Concernant l’arrêté du 25 mai 2018, le tribunal a tout d’abord estimé que les fêtes de Bayonne revêtent le caractère d’une manifestation culturelle au sens de l’article L. 2213-6-1 du code général des collectivités territoriales. Cet article permet, pour le financement et la pérennisation de manifestations culturelles se déroulant sur la voie publique, de faire payer l’accès à certaines voies ou certains secteurs de la commune.

Le tribunal en a déduit que les fêtes de Bayonne, organisées du 25 au 30 juillet 2018, pouvaient légalement être soumises à l’instauration d’un tel droit d’accès, et jugé que celui-ci ne portait pas d’atteinte excessive à la liberté d’aller et venir, ni à la liberté de commerce et d’industrie et qu’il préservait, dans ses modalités de mise en oeuvre, la desserte des immeubles riverains.

En revanche, le tribunal a considéré que le principe d’égalité était méconnu, mais seulement en ce que la mise à disposition de bracelets gratuits ne bénéficiait qu’aux personnels permanents des établissements situés dans le périmètre soumis au droit d’accès, à l’exclusion des personnels temporaires (article 6 de l’arrêté).

En conséquence, le tribunal a annulé uniquement l’article 6 de l’arrêté du 25 mai 2018.

Concernant la délibération du 7 juin 2018, le tribunal a estimé que les élus avaient disposé d’une information suffisante, pour se prononcer en connaissance de cause sur le tarif du droit d’accès, fixé à 8 euros.
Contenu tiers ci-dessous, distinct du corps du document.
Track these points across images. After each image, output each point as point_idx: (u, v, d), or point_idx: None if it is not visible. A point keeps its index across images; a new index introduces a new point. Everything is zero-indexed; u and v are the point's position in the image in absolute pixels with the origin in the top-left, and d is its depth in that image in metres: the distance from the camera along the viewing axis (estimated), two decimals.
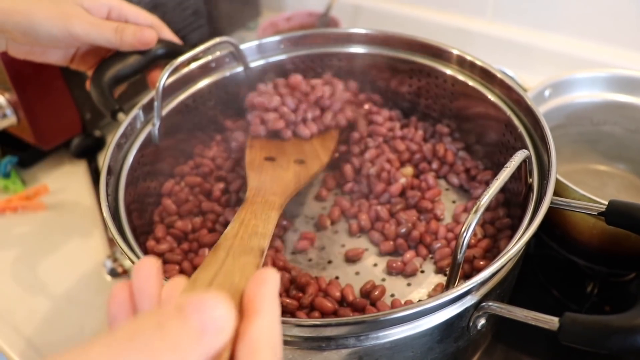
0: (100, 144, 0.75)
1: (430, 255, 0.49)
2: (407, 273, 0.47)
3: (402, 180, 0.53)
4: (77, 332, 0.57)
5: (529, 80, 0.75)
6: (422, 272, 0.48)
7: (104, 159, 0.46)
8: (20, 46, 0.52)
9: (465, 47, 0.55)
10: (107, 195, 0.44)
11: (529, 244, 0.37)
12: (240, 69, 0.58)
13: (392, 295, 0.46)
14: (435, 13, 0.90)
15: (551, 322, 0.33)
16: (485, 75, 0.52)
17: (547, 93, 0.60)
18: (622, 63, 0.75)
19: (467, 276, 0.45)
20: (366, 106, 0.61)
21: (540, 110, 0.59)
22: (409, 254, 0.48)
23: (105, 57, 0.54)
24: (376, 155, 0.56)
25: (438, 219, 0.51)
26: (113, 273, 0.62)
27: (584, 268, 0.58)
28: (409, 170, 0.55)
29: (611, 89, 0.62)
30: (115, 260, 0.63)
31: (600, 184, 0.64)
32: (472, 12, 0.87)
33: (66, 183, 0.74)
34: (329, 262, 0.50)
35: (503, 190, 0.51)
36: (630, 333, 0.31)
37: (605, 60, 0.77)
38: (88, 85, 0.53)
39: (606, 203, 0.40)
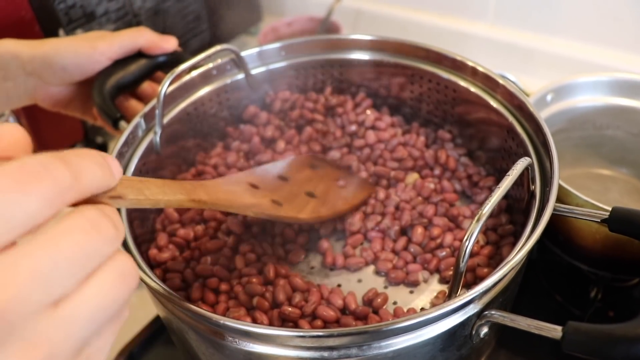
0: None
1: (437, 270, 0.48)
2: (409, 282, 0.47)
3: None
4: None
5: (530, 84, 0.75)
6: (425, 280, 0.48)
7: None
8: (47, 89, 0.54)
9: (466, 51, 0.55)
10: None
11: (531, 250, 0.37)
12: (241, 76, 0.58)
13: (395, 303, 0.46)
14: (437, 17, 0.90)
15: (554, 331, 0.33)
16: (488, 82, 0.52)
17: (549, 97, 0.60)
18: (624, 66, 0.75)
19: (469, 284, 0.45)
20: (368, 112, 0.61)
21: (543, 114, 0.59)
22: (413, 266, 0.48)
23: None
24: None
25: (459, 226, 0.51)
26: None
27: (587, 273, 0.58)
28: (415, 176, 0.55)
29: (614, 92, 0.62)
30: None
31: (603, 188, 0.64)
32: (473, 16, 0.87)
33: None
34: (331, 269, 0.49)
35: (505, 196, 0.50)
36: (635, 343, 0.31)
37: (608, 63, 0.77)
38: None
39: (609, 209, 0.39)
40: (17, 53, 0.51)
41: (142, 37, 0.54)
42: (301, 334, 0.34)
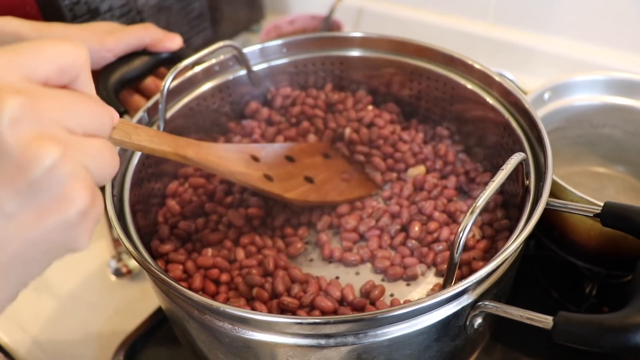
0: None
1: (434, 264, 0.49)
2: (407, 277, 0.48)
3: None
4: (81, 331, 0.58)
5: (530, 83, 0.75)
6: (422, 273, 0.49)
7: None
8: None
9: (466, 50, 0.56)
10: (113, 195, 0.45)
11: (528, 245, 0.38)
12: (243, 72, 0.59)
13: (392, 295, 0.47)
14: (438, 16, 0.90)
15: (545, 321, 0.34)
16: (484, 79, 0.52)
17: (546, 96, 0.61)
18: (623, 66, 0.76)
19: (465, 277, 0.46)
20: (370, 107, 0.61)
21: (540, 113, 0.60)
22: (411, 260, 0.49)
23: None
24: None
25: (456, 221, 0.51)
26: (117, 273, 0.63)
27: (582, 269, 0.58)
28: (421, 169, 0.56)
29: (610, 91, 0.62)
30: (119, 260, 0.64)
31: (599, 186, 0.64)
32: (473, 15, 0.87)
33: None
34: (330, 262, 0.50)
35: (501, 192, 0.51)
36: (623, 331, 0.32)
37: (607, 63, 0.77)
38: None
39: (601, 205, 0.40)
40: (21, 34, 0.51)
41: (149, 36, 0.55)
42: (298, 321, 0.34)
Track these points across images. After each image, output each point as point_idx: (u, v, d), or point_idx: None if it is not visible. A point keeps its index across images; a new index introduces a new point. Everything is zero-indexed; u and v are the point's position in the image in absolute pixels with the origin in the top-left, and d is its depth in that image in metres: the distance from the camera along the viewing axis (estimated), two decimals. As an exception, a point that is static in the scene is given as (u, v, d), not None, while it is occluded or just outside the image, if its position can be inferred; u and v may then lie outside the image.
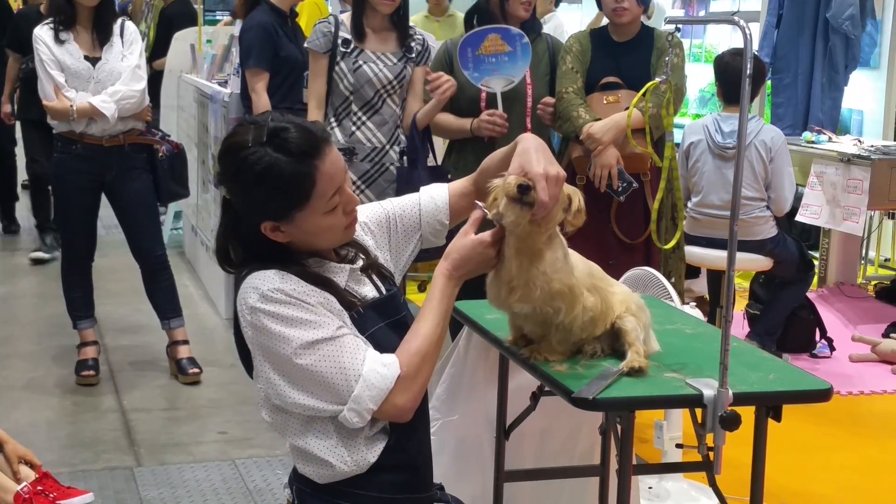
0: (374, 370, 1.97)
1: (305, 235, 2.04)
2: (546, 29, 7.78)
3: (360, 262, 2.15)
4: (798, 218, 5.86)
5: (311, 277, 2.02)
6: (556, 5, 8.85)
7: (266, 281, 1.98)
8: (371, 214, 2.27)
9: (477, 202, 2.21)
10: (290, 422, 2.06)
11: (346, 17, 4.40)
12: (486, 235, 2.17)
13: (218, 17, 10.07)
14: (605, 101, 4.13)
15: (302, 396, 1.98)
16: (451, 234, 2.34)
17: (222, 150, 2.04)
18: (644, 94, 3.61)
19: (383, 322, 2.11)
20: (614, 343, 2.40)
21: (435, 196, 2.32)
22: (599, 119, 4.10)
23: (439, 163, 4.57)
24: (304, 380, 1.97)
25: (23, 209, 8.24)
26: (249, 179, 1.98)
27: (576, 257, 2.33)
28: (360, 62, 4.29)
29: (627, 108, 3.92)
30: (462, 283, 2.17)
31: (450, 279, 2.13)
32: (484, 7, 4.31)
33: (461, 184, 2.32)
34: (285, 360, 1.97)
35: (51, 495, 3.35)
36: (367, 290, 2.14)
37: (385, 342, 2.06)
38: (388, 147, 4.35)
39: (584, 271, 2.32)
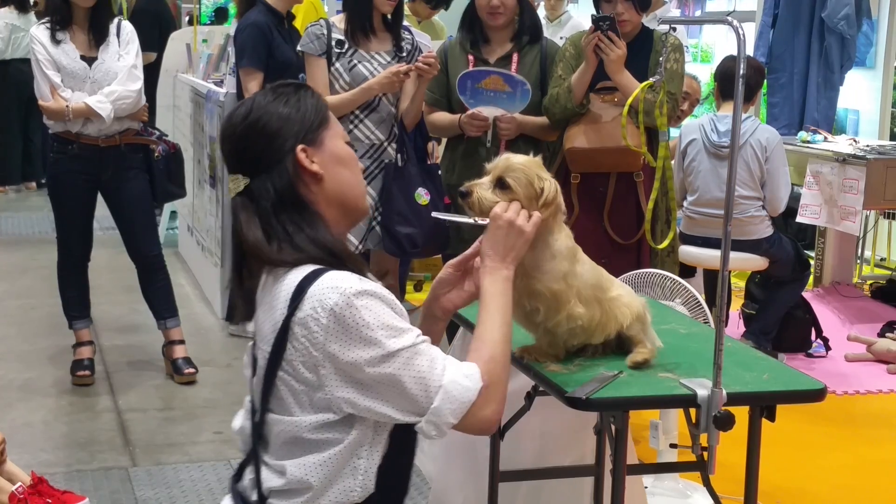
0: (456, 381, 1.86)
1: (336, 165, 1.99)
2: (563, 32, 7.73)
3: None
4: (798, 219, 5.86)
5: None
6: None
7: (346, 281, 1.86)
8: None
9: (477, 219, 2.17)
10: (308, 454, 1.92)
11: (336, 20, 4.42)
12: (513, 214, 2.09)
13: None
14: (601, 101, 4.12)
15: (376, 403, 1.86)
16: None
17: (234, 119, 2.00)
18: (638, 94, 3.61)
19: None
20: (618, 347, 2.40)
21: None
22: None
23: (436, 161, 4.63)
24: (381, 387, 1.85)
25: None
26: (274, 108, 1.97)
27: (586, 266, 2.31)
28: (356, 62, 4.31)
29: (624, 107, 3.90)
30: (512, 275, 2.07)
31: (492, 274, 2.05)
32: (469, 12, 4.34)
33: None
34: (365, 364, 1.84)
35: (48, 500, 3.35)
36: None
37: None
38: (386, 144, 4.38)
39: (590, 282, 2.30)
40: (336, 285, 1.85)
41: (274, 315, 1.91)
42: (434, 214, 2.25)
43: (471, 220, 2.17)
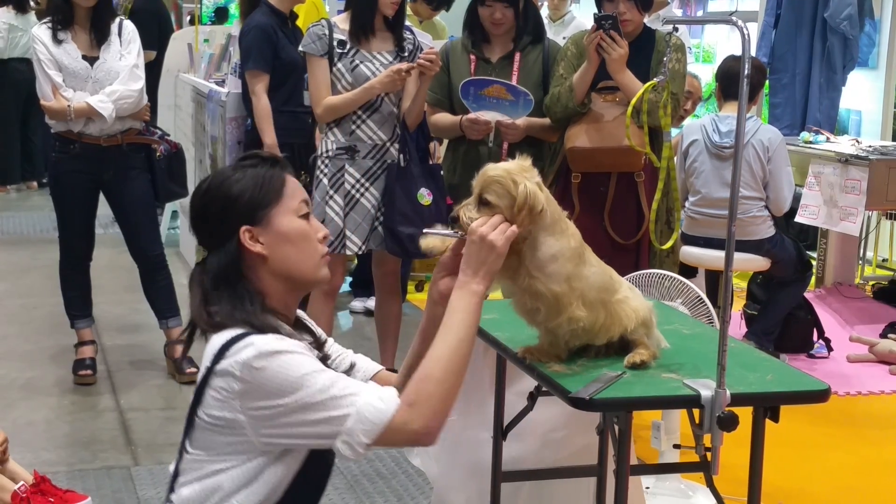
0: (370, 404, 1.94)
1: (283, 245, 2.07)
2: (566, 32, 7.73)
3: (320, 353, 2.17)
4: (797, 219, 5.86)
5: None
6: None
7: (263, 340, 1.97)
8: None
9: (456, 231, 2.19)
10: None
11: (338, 20, 4.42)
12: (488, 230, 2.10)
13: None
14: (603, 100, 4.12)
15: (292, 440, 1.98)
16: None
17: (197, 192, 2.14)
18: (642, 95, 3.61)
19: None
20: (621, 349, 2.40)
21: (368, 365, 2.35)
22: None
23: (437, 161, 4.62)
24: (295, 428, 1.96)
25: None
26: (227, 186, 2.09)
27: (594, 269, 2.30)
28: (357, 62, 4.32)
29: (626, 107, 3.90)
30: (485, 290, 2.09)
31: (461, 289, 2.06)
32: (471, 12, 4.34)
33: (388, 376, 2.31)
34: (279, 407, 1.95)
35: (50, 499, 3.35)
36: None
37: None
38: (388, 144, 4.38)
39: (595, 285, 2.29)
40: (253, 343, 1.97)
41: (203, 365, 2.05)
42: (424, 232, 2.26)
43: (457, 236, 2.17)
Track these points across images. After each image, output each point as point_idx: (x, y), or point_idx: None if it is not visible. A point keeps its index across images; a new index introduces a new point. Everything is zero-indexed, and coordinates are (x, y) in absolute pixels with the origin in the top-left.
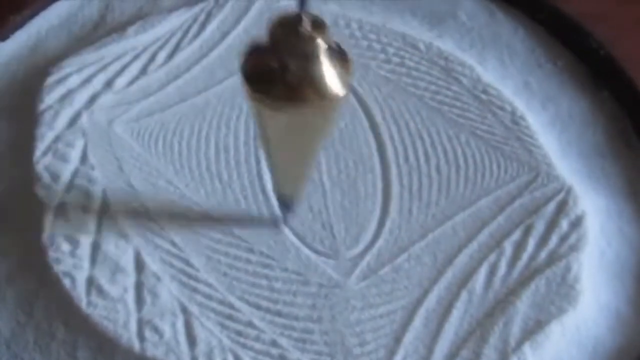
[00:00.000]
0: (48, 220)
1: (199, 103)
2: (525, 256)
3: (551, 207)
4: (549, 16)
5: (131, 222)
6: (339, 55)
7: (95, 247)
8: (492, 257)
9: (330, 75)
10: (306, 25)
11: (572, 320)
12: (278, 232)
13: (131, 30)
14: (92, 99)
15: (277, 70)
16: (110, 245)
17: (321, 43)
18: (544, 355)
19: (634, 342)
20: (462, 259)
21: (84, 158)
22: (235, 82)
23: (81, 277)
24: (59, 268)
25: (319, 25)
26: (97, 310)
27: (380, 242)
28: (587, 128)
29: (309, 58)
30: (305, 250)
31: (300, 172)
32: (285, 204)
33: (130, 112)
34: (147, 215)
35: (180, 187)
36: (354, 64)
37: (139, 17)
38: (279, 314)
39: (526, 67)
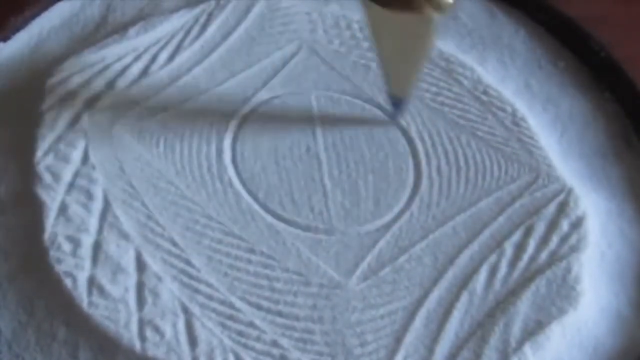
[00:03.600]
0: (49, 221)
1: (200, 104)
2: (525, 257)
3: (552, 208)
4: (550, 18)
5: (132, 222)
6: None
7: (97, 247)
8: (492, 258)
9: None
10: None
11: (572, 321)
12: (277, 233)
13: (132, 31)
14: (94, 100)
15: None
16: (112, 245)
17: None
18: (544, 356)
19: (634, 343)
20: (462, 260)
21: (85, 158)
22: (237, 83)
23: (82, 277)
24: (60, 268)
25: None
26: (98, 311)
27: (381, 243)
28: (588, 129)
29: None
30: (306, 251)
31: (409, 76)
32: (396, 103)
33: (131, 112)
34: (148, 215)
35: (181, 188)
36: None
37: (140, 18)
38: (279, 314)
39: (527, 69)
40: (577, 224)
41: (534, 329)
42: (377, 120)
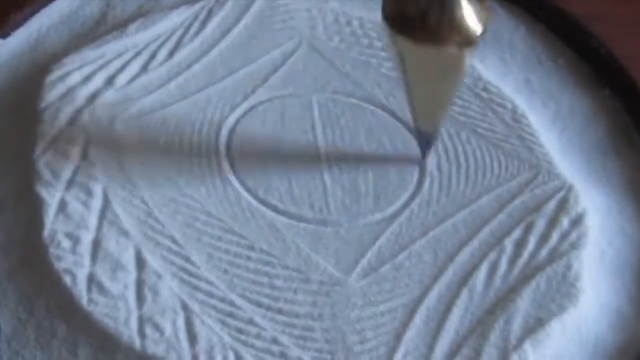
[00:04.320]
0: (48, 218)
1: (200, 100)
2: (525, 254)
3: (552, 205)
4: (550, 14)
5: (132, 219)
6: None
7: (96, 245)
8: (492, 255)
9: (468, 15)
10: None
11: (572, 318)
12: (277, 230)
13: (132, 27)
14: (93, 97)
15: (418, 13)
16: (111, 242)
17: None
18: (544, 353)
19: (634, 340)
20: (462, 257)
21: (84, 155)
22: (236, 79)
23: (82, 274)
24: (59, 265)
25: None
26: (98, 308)
27: (381, 240)
28: (588, 126)
29: (448, 1)
30: (306, 248)
31: (439, 110)
32: (426, 140)
33: (131, 109)
34: (148, 212)
35: (180, 185)
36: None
37: (140, 15)
38: (279, 311)
39: (527, 65)
40: (577, 221)
41: (534, 326)
42: (377, 118)
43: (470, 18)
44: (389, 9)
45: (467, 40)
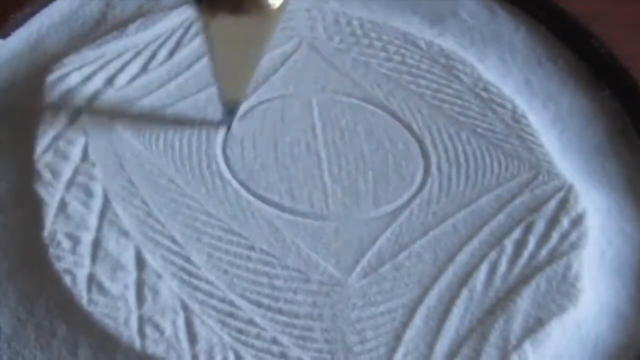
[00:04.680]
0: (48, 218)
1: (200, 101)
2: (525, 254)
3: (552, 205)
4: (550, 15)
5: (132, 219)
6: None
7: (96, 245)
8: (492, 255)
9: None
10: None
11: (572, 319)
12: (277, 230)
13: (132, 27)
14: (93, 97)
15: None
16: (111, 242)
17: None
18: (544, 353)
19: (634, 340)
20: (462, 257)
21: (84, 156)
22: None
23: (82, 274)
24: (59, 265)
25: None
26: (98, 308)
27: (381, 240)
28: (588, 126)
29: None
30: (306, 248)
31: (244, 78)
32: (230, 108)
33: (131, 109)
34: (148, 212)
35: (181, 185)
36: None
37: (140, 15)
38: (279, 311)
39: (527, 66)
40: (577, 221)
41: (534, 326)
42: (377, 118)
43: None
44: None
45: (266, 11)
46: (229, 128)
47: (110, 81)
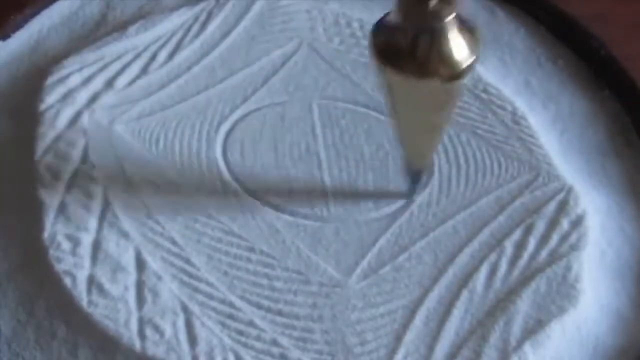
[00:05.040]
0: (49, 219)
1: (200, 102)
2: (525, 255)
3: (552, 206)
4: (550, 16)
5: (132, 221)
6: (466, 27)
7: (96, 246)
8: (492, 257)
9: (457, 48)
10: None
11: (572, 320)
12: (277, 231)
13: (132, 29)
14: (93, 98)
15: (406, 45)
16: (111, 244)
17: (448, 16)
18: (544, 355)
19: (634, 341)
20: (462, 258)
21: (84, 157)
22: (236, 81)
23: (82, 275)
24: (59, 267)
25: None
26: (98, 309)
27: (381, 241)
28: (588, 127)
29: (437, 32)
30: (306, 249)
31: (430, 144)
32: (414, 176)
33: (131, 111)
34: (148, 214)
35: (181, 187)
36: (481, 34)
37: (140, 16)
38: (279, 313)
39: (527, 67)
40: (577, 223)
41: (534, 328)
42: (377, 120)
43: (459, 50)
44: (378, 40)
45: (455, 73)
46: (412, 194)
47: (110, 83)
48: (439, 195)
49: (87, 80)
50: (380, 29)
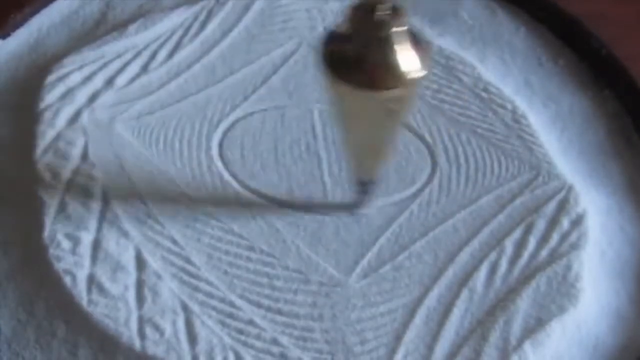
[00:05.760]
0: (49, 218)
1: (199, 101)
2: (526, 254)
3: (552, 205)
4: (550, 15)
5: (132, 220)
6: (415, 39)
7: (96, 245)
8: (493, 256)
9: (406, 61)
10: (382, 11)
11: (572, 319)
12: (277, 231)
13: (132, 28)
14: (93, 97)
15: (354, 55)
16: (111, 243)
17: (397, 29)
18: (544, 354)
19: (634, 341)
20: (463, 257)
21: (84, 156)
22: (236, 80)
23: (82, 275)
24: (59, 266)
25: (395, 11)
26: (98, 309)
27: (381, 241)
28: (588, 126)
29: (384, 42)
30: (306, 249)
31: (379, 155)
32: (363, 188)
33: (131, 110)
34: (148, 213)
35: (181, 186)
36: (431, 47)
37: (140, 15)
38: (279, 312)
39: (527, 66)
40: (577, 222)
41: (534, 327)
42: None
43: (407, 62)
44: (328, 50)
45: (401, 85)
46: (360, 207)
47: (110, 81)
48: (439, 194)
49: (87, 79)
50: (331, 39)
Il a par ailleurs considéré que ce droit d’accès, qui constitue une taxe, et non une redevance, n’avait pas à être proportionné au service rendu, et pouvait se traduire par un tarif unique pour les trois derniers jours des fêtes de Bayonne.

En revanche, le tribunal a relevé d’office l’incompétence du conseil municipal pour autoriser le maire à signer des conventions de mandat avec des partenaires, rémunérés à la commission, en vue de la vente de bracelets d’accès. Le conseil municipal avait, en effet, déjà délégué sa compétence au maire pour signer de telles conventions, constitutives de marchés publics, par une délibération du 14 octobre 2014.

La délibération a donc été annulée, seulement en tant qu’elle autorisait le maire à signer ces conventions de mandat.